SATU : Si Homo

16.9K 397 9
                                    

"Aretta tetap gadis yang gila."

— Dari Aretta, untuk Aretta.

***

Aman, tidurku tercukupi.

Ini yang terjadi ketika aku baru saja merasa lega jadi lulusan Sekolah Menengah Atas. Di mana untuk pertama kalinya Om Laksamada menjadi waliku dalam acara perpisahan yang diselenggarakan.

Dalam lamunan nyawa yang memang belum terkumpul sepenuhnya, aku terngiang beberapa obrolan tipis yang keluar dari mulut orang-orang di sekolah. Itu seperti :

"Ganteng banget!"

"Pantes enggak pernah dekat sama cowok, ternyata sudah punya yang lebih matang."

"Si Cantik punya si Om Ganteng."

Begitulah pemikiran para beban negara sepertiku yang biasa disebut sebagai Gen Z. Padahal bisa saja mereka menyebut Om Laksmada sebagai paman atau kakak laki-lakiku, bukan? Meski kalau dilihat dari cara berpakaian Om Laksmada memang rada mirip dengan duda kaya raya beranak satu —TAPI TETAP SAJA! Di mataku semua orang menatapnya dengan penuh kekaguman.

Namun ada satu ucapan yang membuatku kepikiran sampai sekarang. Yaitu ketika salah satu temanku bilang, "Lu melanjutkan hidup dengan cara ngerebut suami orang enggak bakal berakhir happy ending, Ta. Mending cari yang setara aja, karena dari cara berpikir pun, bakal beda setelah kalian bersama."

Sebenarnya aku tidak memikirkan hal itu sampai begitu jauh, karena rencanaku setelah lulus ini adalah menjadi muridnya Om Laksmada di universitas yang sedang dia abdi. Sebab bagaimana pun, memang ada kemungkinan aku diusir dari rumahnya kapan saja.

Makanya, meski tetap menanamkan rasa kepercayaanku padanya. Aku tetap berjaga-jaga untuk terus memanfaatkan peluang yang ditawarkan. Jika saja seandainya hal itu terjadi, setidaknya aku punya gelar dan kemampuan untuk bekal hidup tanpa Om Laksmada.

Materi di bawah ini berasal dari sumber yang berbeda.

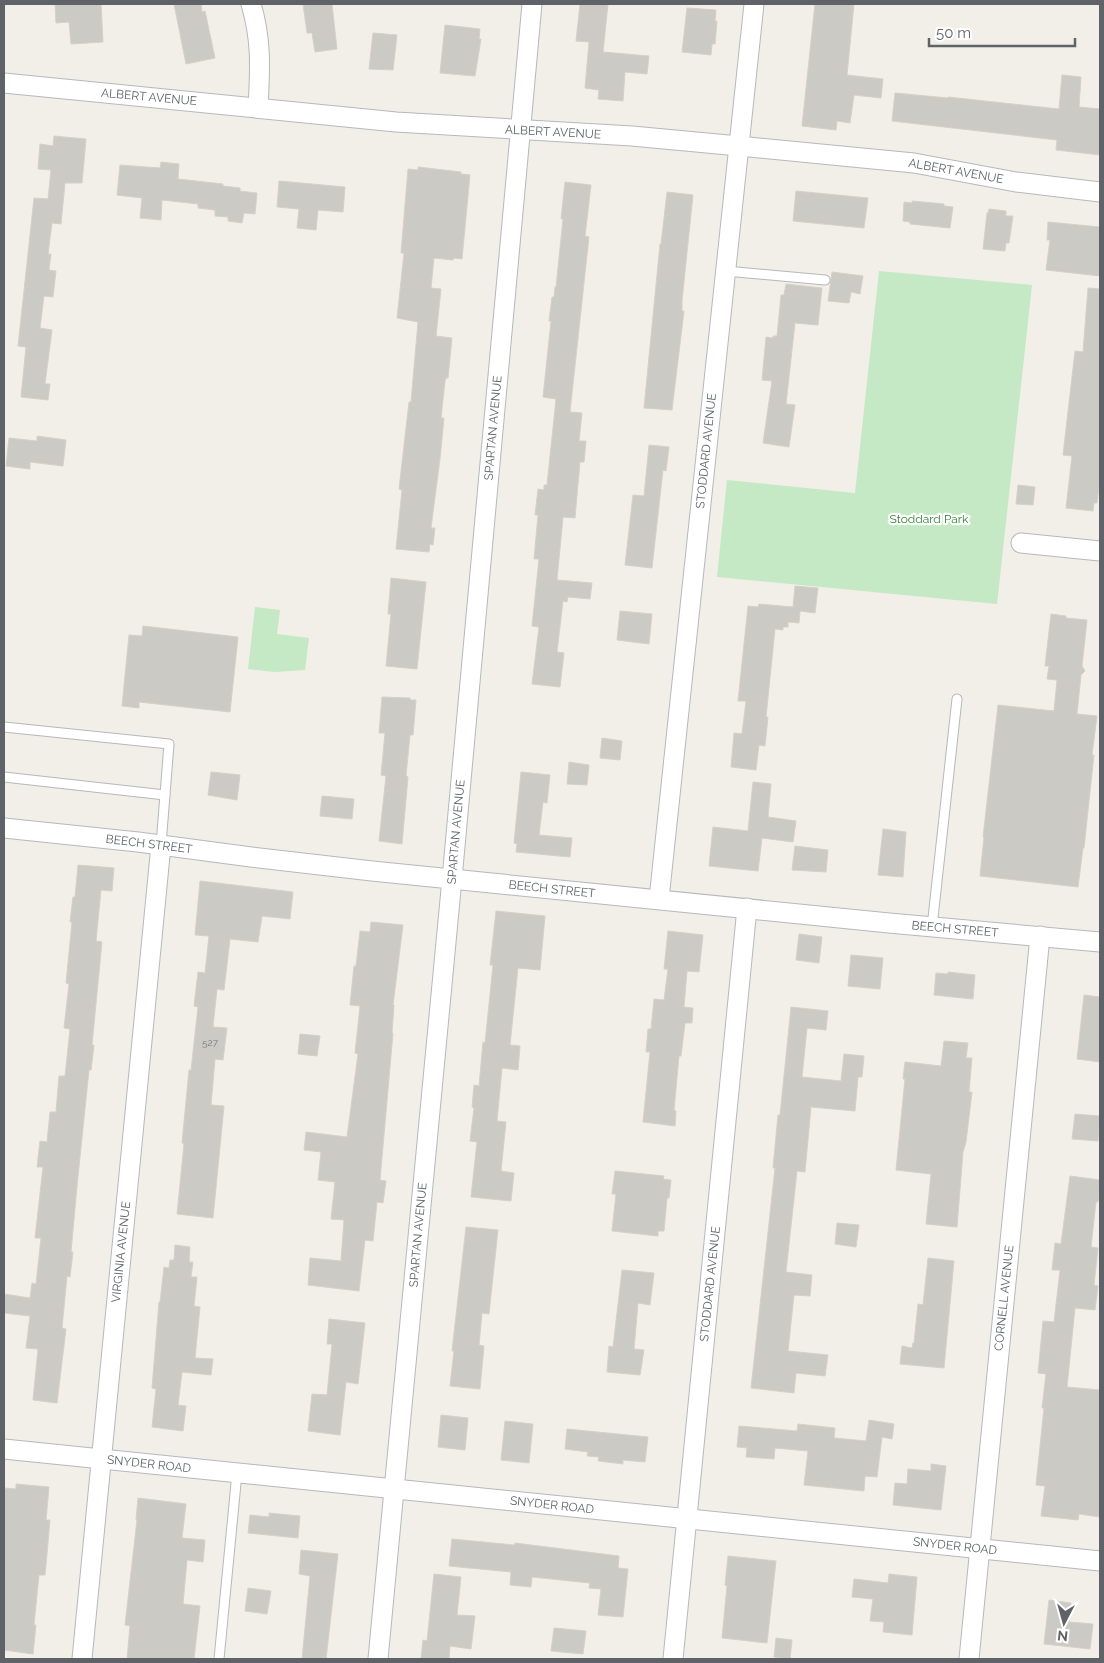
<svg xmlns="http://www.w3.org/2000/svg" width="1104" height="1663" font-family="Raleway,sans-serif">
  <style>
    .green { fill: #c5e8c5 }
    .building { fill: #cccac5; stroke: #d6d1c6 }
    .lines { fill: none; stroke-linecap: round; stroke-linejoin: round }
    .lane-casing { stroke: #b5b8bc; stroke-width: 11 }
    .street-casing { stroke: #b5b8bc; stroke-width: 21 }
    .lane { stroke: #fff; stroke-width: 9 }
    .street { stroke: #fff; stroke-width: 19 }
    .labels { text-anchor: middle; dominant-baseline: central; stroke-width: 4.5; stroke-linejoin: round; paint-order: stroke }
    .number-label { font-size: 10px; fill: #7a7d7f }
    .street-label { font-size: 12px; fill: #5f6368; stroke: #fff }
    .park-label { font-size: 12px; fill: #348238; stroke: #fff }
  </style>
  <rect width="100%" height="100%" fill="#f1efe8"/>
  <!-- green -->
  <g class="green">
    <polygon points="879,271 1032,285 997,604 717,577 727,480 855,493"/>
    <polygon points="255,607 280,610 277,634 309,638 305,670 275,672 248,669"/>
  </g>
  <!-- building -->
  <g class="building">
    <polygon points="55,4 101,4 103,42 71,44 69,22 56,23"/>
    <polygon points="174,4 201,4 202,12 205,11 215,58 186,64"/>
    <polygon points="303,4 332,4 337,49 315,52 312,33 307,33"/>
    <polygon points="580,4 608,4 603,52 649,56 647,74 625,72 623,101 598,99 599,90 585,88 589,42 576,41"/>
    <polygon points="815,4 854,4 847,75 883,79 881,98 854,95 850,123 837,121 836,130 802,126"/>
    <polygon points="687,8 716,10 715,21 717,21 715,44 712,44 711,55 682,52"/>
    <polygon points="445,25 480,29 479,39 481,39 475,76 440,73"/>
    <polygon points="373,33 397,35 393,70 369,69"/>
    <polygon points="1062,75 1081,77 1079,107 1100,109 1100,155 1056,150 1057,140 892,121 895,93 948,98 948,97 1059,109"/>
    <polygon points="54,136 86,139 82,183 65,183 61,224 52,223 48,254 51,254 49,270 56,271 53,297 44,296 40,328 52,330 45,384 50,384 48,400 21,397 26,347 18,346 34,198 48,199 51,170 38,169 40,144 53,146"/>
    <polygon points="161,162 179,164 178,179 223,184 223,186 240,188 240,191 257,193 255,214 244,213 242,223 228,221 228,217 215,216 215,210 198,208 198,204 162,200 161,220 140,218 142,198 117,195 120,165 160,168"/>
    <polygon points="418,167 461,172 461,174 470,175 462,259 454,258 453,260 434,258 431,288 441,289 436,336 452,338 448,378 446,378 445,381 441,418 444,418 440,459 431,528 435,528 433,545 430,544 429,552 396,549 402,490 399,489 409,402 411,402 418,322 397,318 404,253 401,253 408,169 418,170"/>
    <polygon points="279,181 345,187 343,212 318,210 316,230 297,228 299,209 277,207"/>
    <polygon points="565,182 591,185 585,236 589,237 570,412 582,413 579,441 586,441 584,462 580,462 575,518 563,517 557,580 592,583 590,599 568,597 567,602 563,601 557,652 564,653 560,687 532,684 539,627 532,626 539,559 534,559 538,515 535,515 538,489 544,490 544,485 547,485 556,399 543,397 551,321 549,321 552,297 554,297 555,287 556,287 563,219 561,219"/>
    <polygon points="796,191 868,198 864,228 793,221"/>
    <polygon points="667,192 693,195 682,301 682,311 684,311 672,410 644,408 660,244 661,244"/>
    <polygon points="912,201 944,204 944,206 953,207 950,228 910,224 910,222 903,221 904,202 912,203"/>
    <polygon points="989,209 1006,211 1006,216 1013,216 1009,243 1006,243 1005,251 983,249 987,213 988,213"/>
    <polygon points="1048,222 1100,227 1100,276 1046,270 1050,240 1047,240"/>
    <polygon points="832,272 863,276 860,294 851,292 849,303 828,301"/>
    <polygon points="786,284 822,288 818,325 795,323 786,404 795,405 789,447 763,443 772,381 762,380 766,337 773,338 773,336 777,336 781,295 784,295"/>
    <polygon points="1088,288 1100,289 1100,478 1097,503 1094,503 1093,511 1066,508 1072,456 1063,455 1075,351 1083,352"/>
    <polygon points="37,436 66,440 63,466 30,462 30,469 6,466 9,438 37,441"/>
    <polygon points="649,445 669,447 666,471 663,470 652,568 625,565 633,495 644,496"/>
    <polygon points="1018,485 1035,487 1033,505 1016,504"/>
    <polygon points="391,578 426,582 417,669 386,666 391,614 388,614"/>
    <polygon points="795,586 818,588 815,613 800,611 799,623 788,622 788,627 783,627 783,630 775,629 766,717 768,717 765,746 759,745 756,770 731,767 734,733 742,734 746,701 738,701 748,606 758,607 759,604 793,607"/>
    <polygon points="620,611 652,614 649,644 617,640"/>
    <polygon points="1051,614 1066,616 1066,618 1087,620 1082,666 1085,671 1081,675 1077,714 1097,716 1092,755 1094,755 1084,848 1083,848 1078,887 980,876 984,837 983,837 998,705 1054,711 1057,680 1047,679 1049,666 1045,666"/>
    <polygon points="143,626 238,637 230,712 139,702 139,708 122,706 129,635 142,636"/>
    <polygon points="382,697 410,698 410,700 416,700 413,735 410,735 406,776 408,777 402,844 379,841 386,776 381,775 385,733 379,733"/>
    <polygon points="602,738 622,741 620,760 600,758"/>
    <polygon points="569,762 589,765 587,785 567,784"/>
    <polygon points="211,772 240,775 237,800 208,795"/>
    <polygon points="521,772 550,775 547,803 543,802 539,835 572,838 570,857 516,852 517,844 514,843"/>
    <polygon points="753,782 771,784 768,817 796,821 793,842 762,838 758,871 709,866 713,827 748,831"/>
    <polygon points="322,796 354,799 352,819 320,816"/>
    <polygon points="883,829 906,832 903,877 878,875"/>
    <polygon points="795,846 828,850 826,872 792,870"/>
    <polygon points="78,865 114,868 112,891 101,890 96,941 102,942 92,1045 94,1045 91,1070 89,1070 77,1186 71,1252 73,1252 70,1277 67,1276 62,1328 66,1329 57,1403 33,1400 38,1349 26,1348 30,1316 4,1313 4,1294 30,1298 32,1283 36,1284 41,1238 35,1238 43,1167 37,1167 40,1141 47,1142 50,1112 56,1112 59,1076 65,1076 70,1029 64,1028 69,984 66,983 72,922 70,922 73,897 75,897"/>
    <polygon points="200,881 293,892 290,919 262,916 258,942 230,939 224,990 217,989 213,1027 227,1028 223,1060 215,1059 211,1105 224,1106 213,1218 177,1214 184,1144 182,1143 189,1070 191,1070 198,1007 194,1006 198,972 205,973 209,936 195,935"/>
    <polygon points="496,911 545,916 540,970 518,968 510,1045 520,1046 518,1070 502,1068 497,1121 506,1122 501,1171 514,1173 511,1201 471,1197 477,1142 470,1141 474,1108 472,1107 474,1085 479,1086 483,1042 485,1043 493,965 490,965"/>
    <polygon points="371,922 403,925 393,1005 394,1005 392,1033 393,1033 380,1180 386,1181 383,1203 377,1202 373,1241 365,1240 359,1291 308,1285 310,1258 341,1261 344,1220 331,1219 335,1182 318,1180 321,1152 304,1150 306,1132 347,1137 358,1054 355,1053 360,1006 350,1005 354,966 356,966 360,931 370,932"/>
    <polygon points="668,931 703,935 699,972 687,971 684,1007 693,1008 692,1023 685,1023 681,1056 679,1056 674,1110 676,1111 675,1126 643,1122 650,1052 646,1052 648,1029 651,1029 654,999 664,1000 668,969 664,969"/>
    <polygon points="799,934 822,937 819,963 796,960"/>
    <polygon points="851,955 883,958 880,989 848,986"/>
    <polygon points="948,972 975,975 973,999 934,995 936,973 948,974"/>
    <polygon points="1084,995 1100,997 1100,1062 1077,1059"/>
    <polygon points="791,1007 828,1011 826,1030 807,1028 802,1077 841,1081 844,1054 864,1056 862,1077 858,1077 855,1111 811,1107 805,1172 797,1171 786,1272 812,1275 810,1296 794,1295 788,1351 828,1355 825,1376 796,1373 794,1393 751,1388 775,1168 773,1168 778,1115 780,1115"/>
    <polygon points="300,1034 320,1036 317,1056 298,1054"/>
    <polygon points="944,1041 968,1043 966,1058 972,1058 969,1092 972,1092 966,1142 963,1152 957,1227 926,1224 931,1174 896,1170 905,1079 903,1079 905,1062 941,1066"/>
    <polygon points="1075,1114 1100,1116 1098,1141 1072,1139"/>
    <polygon points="615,1171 664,1176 663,1179 671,1180 669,1198 667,1198 664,1231 658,1231 658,1236 612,1231 616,1194 612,1194"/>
    <polygon points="1070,1176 1100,1180 1098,1202 1096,1202 1091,1247 1098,1248 1094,1285 1098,1286 1095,1310 1075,1308 1067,1387 1100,1390 1100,1517 1079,1514 1078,1520 1041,1516 1045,1486 1036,1485 1044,1408 1042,1408 1046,1374 1038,1373 1043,1321 1054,1322 1060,1270 1052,1270 1055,1243 1061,1244"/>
    <polygon points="837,1223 859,1225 856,1247 835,1244"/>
    <polygon points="466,1227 498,1230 489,1314 482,1313 479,1345 484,1346 480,1389 450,1386 454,1351 452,1351"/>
    <polygon points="175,1245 190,1247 189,1262 193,1262 191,1277 197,1277 194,1306 200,1307 195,1358 213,1359 211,1375 182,1372 178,1405 186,1406 183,1431 152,1427 156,1389 152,1388 159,1302 160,1302 164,1267 169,1268 170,1260 174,1260"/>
    <polygon points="928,1258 954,1261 944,1368 900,1364 902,1346 912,1348 913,1343 914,1343 918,1304 923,1305"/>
    <polygon points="622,1270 654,1273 650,1305 638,1303 634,1349 644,1350 640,1375 607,1372 609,1346 613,1347"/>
    <polygon points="329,1319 365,1323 358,1384 346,1382 340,1435 308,1431 312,1394 327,1395 332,1344 327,1344"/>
    <polygon points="441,1415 468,1418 465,1450 438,1447"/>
    <polygon points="869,1420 894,1424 892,1439 882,1437 877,1477 865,1476 864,1491 804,1485 808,1451 775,1448 774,1459 746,1457 747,1448 737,1447 739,1426 797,1431 798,1424 835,1428 834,1438 866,1441"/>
    <polygon points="505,1421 533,1424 529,1463 501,1460"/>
    <polygon points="567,1429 648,1437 645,1462 623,1460 623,1464 598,1461 599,1457 587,1456 588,1452 565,1449"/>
    <polygon points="931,1464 946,1466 941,1510 893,1505 895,1483 907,1484 908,1469 931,1471"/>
    <polygon points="16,1484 49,1487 46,1520 50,1520 47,1554 45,1575 39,1575 34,1625 36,1625 33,1654 4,1650 4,1488 16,1489"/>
    <polygon points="138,1498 186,1504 182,1538 205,1540 203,1562 187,1560 183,1604 200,1606 194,1659 127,1659 130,1626 125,1625 137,1520 136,1520"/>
    <polygon points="269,1513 300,1516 298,1538 248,1533 250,1515 269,1517"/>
    <polygon points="452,1539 514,1545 515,1543 619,1556 618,1568 628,1569 623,1617 598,1615 601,1589 589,1588 590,1583 532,1577 531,1587 510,1585 511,1572 449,1566"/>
    <polygon points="301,1550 338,1554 326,1659 302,1659 310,1576 299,1574"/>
    <polygon points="728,1556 776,1561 767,1643 722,1638 727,1586 725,1585"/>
    <polygon points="434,1574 461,1577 457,1615 475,1616 471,1649 450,1646 449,1659 421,1659 423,1640 427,1641"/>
    <polygon points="889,1574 917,1577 912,1635 883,1632 884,1622 870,1621 873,1599 852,1597 854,1579 888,1583"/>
    <polygon points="248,1588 271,1591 267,1614 245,1611"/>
    <polygon points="1049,1600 1071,1603 1069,1622 1093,1624 1090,1649 1044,1644"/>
    <polygon points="554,1628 586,1631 583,1654 551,1651"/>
    <polygon points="776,1638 792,1640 790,1659 774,1657"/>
  </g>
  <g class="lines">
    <defs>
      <g id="lane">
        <polyline points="726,271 825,280"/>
        <polyline points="4,727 169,744 161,845"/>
        <polyline points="4,777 165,795"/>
        <polyline points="932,927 957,699"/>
        <polyline points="219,1659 237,1473"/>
      </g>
      <g id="street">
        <path d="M251,4C262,41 260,70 258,108"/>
        <polyline points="4,83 396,122 632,136 739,146 914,163 1016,182 1100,192"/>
        <polyline points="1021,543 1100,551"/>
        <polyline points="4,828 138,842 251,857 372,871 889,923 1100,942"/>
        <polyline points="659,899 754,4"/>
        <polyline points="4,1449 1100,1561"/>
        <polyline points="82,1659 161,845"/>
        <polyline points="378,1659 452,879 532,4"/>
        <polyline points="673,1659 747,908"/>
        <polyline points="969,1659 1040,936"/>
      </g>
    </defs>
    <!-- lane casing -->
    <use href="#lane" class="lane-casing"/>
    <!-- street casing -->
    <use href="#street" class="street-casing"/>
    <!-- lane -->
    <use href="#lane" class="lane"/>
    <!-- street -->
    <use href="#street" class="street"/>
  </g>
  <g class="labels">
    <!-- number labels -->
    <g class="number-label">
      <text x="210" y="1042">527</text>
    </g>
    <!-- street labels -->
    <g class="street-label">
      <text transform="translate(149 97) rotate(5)">ALBERT AVENUE</text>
      <text transform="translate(553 132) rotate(3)">ALBERT AVENUE</text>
      <text transform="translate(956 171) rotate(10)">ALBERT AVENUE</text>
      <text transform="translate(493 428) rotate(-85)">SPARTAN AVENUE</text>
      <text transform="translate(706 451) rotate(-84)">STODDARD AVENUE</text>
      <text transform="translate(456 832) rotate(-85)">SPARTAN AVENUE</text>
      <text transform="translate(149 844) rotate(7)">BEECH STREET</text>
      <text transform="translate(552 889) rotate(6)">BEECH STREET</text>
      <text transform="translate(955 929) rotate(5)">BEECH STREET</text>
      <text transform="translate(418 1235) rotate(-85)">SPARTAN AVENUE</text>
      <text transform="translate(121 1252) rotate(-84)">VIRGINIA AVENUE</text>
      <text transform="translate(710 1284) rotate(-84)">STODDARD AVENUE</text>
      <text transform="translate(1004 1298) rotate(-84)">CORNELL AVENUE</text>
      <text transform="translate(149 1464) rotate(6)">SNYDER ROAD</text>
      <text transform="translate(552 1505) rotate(6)">SNYDER ROAD</text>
      <text transform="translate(955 1546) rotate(6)">SNYDER ROAD</text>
    </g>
    <!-- park labels -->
    <g class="park-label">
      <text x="929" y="519">Stoddard Park</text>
    </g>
  </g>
  <!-- border -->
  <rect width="1104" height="1663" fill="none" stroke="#5f6368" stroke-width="10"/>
  <!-- north arrow -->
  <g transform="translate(1064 1623) rotate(186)" stroke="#ffffff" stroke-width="4" paint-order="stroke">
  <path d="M0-4L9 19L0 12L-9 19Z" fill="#5f6368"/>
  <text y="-8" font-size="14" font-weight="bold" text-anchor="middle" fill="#5f6368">N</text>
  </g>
  <!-- scale -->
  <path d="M929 38v8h146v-8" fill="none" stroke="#5f6368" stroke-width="2.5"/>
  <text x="936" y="38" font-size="15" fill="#5f6368" stroke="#ffffff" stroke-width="4" paint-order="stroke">50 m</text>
</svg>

Tapi itu hanyalah prediksi tak berguna, meski Om Laksmada mengancamku mau kawin lagi, aku tidak akan pernah meninggalkannya satu senti meter pun.

Ya, inilah aku. Aretta si gadis simpanan Om Laksmada yang masih dia pertahankan untuk kami tetap tinggal bersama.

Om Laksmada membiarkanku sendirian di rumah setelah acara perpisahan selesai, dia bilang ada urusan akreditasi prodi yang harus diselesaikan dalam tenggat waktu cepat. Aku juga tidak pernah komplain tentang itu, jadi setelah memilah isi pikiranku terhadap apa yang terjadi hari ini, aku akhirnya sudah bisa merasa sadar kembali.

Cermin besar yang berada pada lemari bajuku merupakan tempat di mana aku tahu betapa berantakannya sore ini. Kancing seragamku terbuka semua dengan bra warna hitam yang tak terubah posisinya, ada banyak jejak merah yang menghiasi leher sampai payudaraku. Dari yang warnanya sudah memudar, sampai dengan warna yang paling terbaru.

Siapa lagi yang melakukan itu selain si pemilik rumah ini? Bohong kalau kurasa ada kenikmatan di baliknya, sebab tiap kali Om Laksmada menggigitku, tak terlepas dari rengekkanku yang ingin dia segera mengakhirinya.

Yang terbaru adalah di leher atas dekat rahang kiriku. Warnanya masih merah sekali di sana. Itu dia lakukan setelah acara perpisahan selesai dan juga sebelum dia berangkat ke universitas. Kurasa  Om Laksmada memang sejak lama mengincar tempat itu, sayangnya tak bisa dia lakukan sembarangan karena aku masih sekolah.